[Dataset content — start]
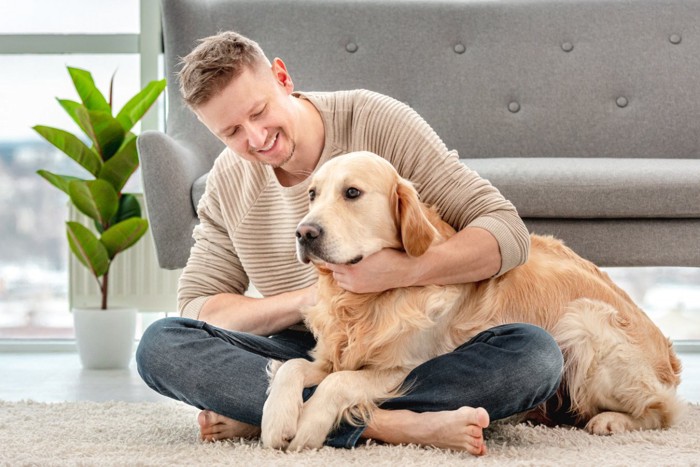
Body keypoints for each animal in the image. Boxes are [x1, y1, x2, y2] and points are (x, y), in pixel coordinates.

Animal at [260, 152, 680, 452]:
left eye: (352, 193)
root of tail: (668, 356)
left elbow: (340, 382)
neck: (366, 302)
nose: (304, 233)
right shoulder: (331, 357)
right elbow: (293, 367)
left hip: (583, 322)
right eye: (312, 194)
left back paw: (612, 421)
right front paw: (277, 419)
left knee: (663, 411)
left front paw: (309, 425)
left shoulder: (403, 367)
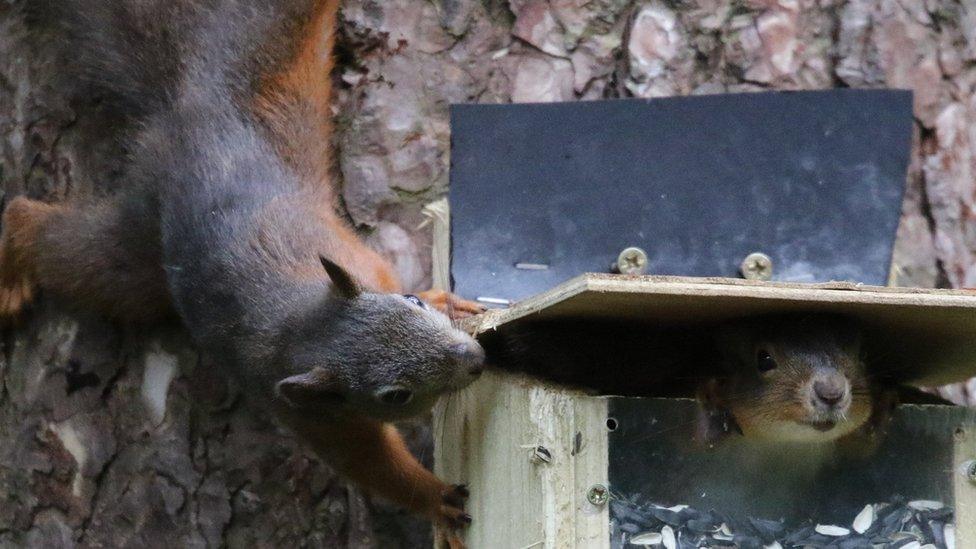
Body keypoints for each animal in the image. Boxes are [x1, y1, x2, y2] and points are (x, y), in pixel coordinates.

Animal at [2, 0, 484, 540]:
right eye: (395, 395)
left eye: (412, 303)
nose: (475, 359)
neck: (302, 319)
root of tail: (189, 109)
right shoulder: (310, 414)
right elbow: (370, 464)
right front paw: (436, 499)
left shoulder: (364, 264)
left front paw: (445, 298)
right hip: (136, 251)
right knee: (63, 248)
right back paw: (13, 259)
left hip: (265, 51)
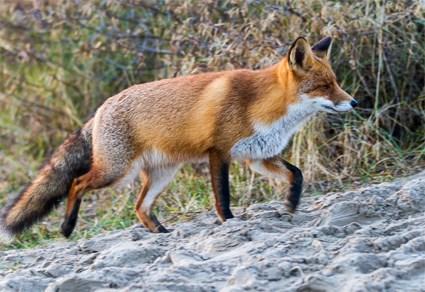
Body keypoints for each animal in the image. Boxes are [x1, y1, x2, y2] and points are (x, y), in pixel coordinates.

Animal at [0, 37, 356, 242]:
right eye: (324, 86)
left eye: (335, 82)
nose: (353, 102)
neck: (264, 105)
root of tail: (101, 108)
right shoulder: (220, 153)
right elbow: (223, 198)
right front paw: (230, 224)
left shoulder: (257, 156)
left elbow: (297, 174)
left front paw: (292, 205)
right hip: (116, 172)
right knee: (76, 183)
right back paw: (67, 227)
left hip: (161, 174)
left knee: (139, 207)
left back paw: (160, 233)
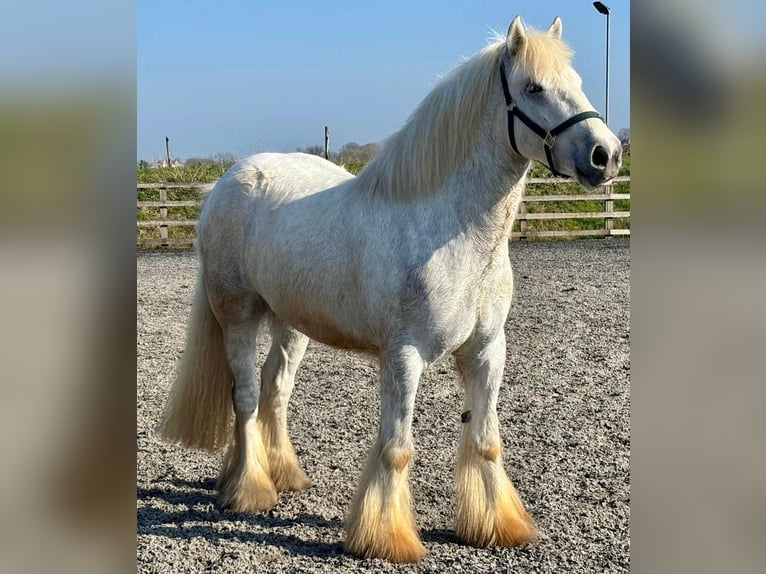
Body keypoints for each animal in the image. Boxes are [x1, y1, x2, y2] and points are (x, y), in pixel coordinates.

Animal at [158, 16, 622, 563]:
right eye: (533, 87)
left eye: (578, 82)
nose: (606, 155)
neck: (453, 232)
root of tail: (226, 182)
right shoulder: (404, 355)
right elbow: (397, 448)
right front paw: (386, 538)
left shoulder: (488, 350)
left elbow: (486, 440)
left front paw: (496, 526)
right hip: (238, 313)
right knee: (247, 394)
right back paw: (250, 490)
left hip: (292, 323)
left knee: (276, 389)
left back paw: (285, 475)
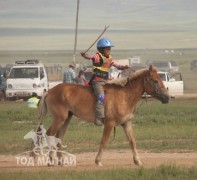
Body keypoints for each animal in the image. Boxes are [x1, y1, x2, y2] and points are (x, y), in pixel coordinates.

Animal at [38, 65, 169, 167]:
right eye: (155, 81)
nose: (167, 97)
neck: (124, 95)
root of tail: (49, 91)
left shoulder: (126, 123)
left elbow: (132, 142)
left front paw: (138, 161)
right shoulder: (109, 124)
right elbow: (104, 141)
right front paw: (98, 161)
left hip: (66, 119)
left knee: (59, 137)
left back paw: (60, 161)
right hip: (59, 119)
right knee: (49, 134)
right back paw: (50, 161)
[Dataset content — finish]
Every line from the start of the listing above through the line with "neck: (124, 95)" should be repeated exactly; skip the pictures and add nothing else.

Response to this task ->
Body keypoints for each animal in the image. Boxes are [x1, y1, x2, y2] and points are (x, y), in pixel coordinates.

Animal at [260, 152, 680, 452]:
left eye: (352, 193)
root of tail: (668, 356)
left elbow: (340, 382)
neck: (366, 302)
nose: (304, 233)
right shoulder: (331, 357)
right elbow: (293, 367)
left hip: (583, 322)
right eye: (312, 194)
left back paw: (612, 421)
right front paw: (277, 419)
left knee: (663, 411)
left front paw: (309, 425)
left shoulder: (403, 367)
Body keypoints for each animal in the image. Boxes are [x1, y1, x2, y2] and points are (x, y), in pixel coordinates.

Animal at [2, 0, 484, 540]:
right eye: (395, 395)
left eye: (412, 303)
nose: (475, 359)
neck: (302, 319)
root of tail: (189, 109)
right shoulder: (310, 414)
right elbow: (370, 464)
right front paw: (436, 499)
left shoulder: (364, 264)
left front paw: (445, 298)
right hip: (136, 251)
right knee: (63, 248)
right back paw: (13, 259)
left hip: (265, 51)
Body keypoints for each animal in the image. Boxes are [x1, y1, x2, y2] and points are (x, y), in pixel coordinates.

Animal at [0, 37, 356, 242]:
right eye: (324, 86)
left eye: (335, 82)
nose: (353, 102)
neck: (264, 105)
root of tail: (101, 108)
right shoulder: (220, 153)
right elbow: (223, 198)
right front paw: (230, 224)
left shoulder: (257, 156)
left elbow: (297, 174)
left front paw: (292, 205)
right hip: (116, 172)
right knee: (76, 183)
right back paw: (67, 227)
left hip: (161, 174)
left knee: (139, 207)
left back paw: (160, 233)
Body keypoints for each animal in the image. Boxes are [x1, y1, x2, y2] and points are (x, y), in pixel coordinates.

Animal at [158, 16, 622, 563]:
right eye: (533, 87)
left eye: (578, 82)
nose: (606, 155)
neck: (453, 232)
root of tail: (226, 182)
right shoulder: (404, 355)
right elbow: (397, 448)
right front paw: (386, 538)
left shoulder: (488, 350)
left elbow: (486, 440)
left front paw: (496, 526)
right hip: (238, 313)
right knee: (247, 394)
right back paw: (250, 490)
left hip: (292, 323)
left knee: (276, 389)
left back paw: (285, 475)
Body keypoints for each animal in the image. Boxes are [x1, y1, x2, y2] and points are (x, y), in pixel coordinates.

Animal at [38, 65, 169, 167]:
right eye: (155, 81)
nose: (167, 97)
neck: (124, 95)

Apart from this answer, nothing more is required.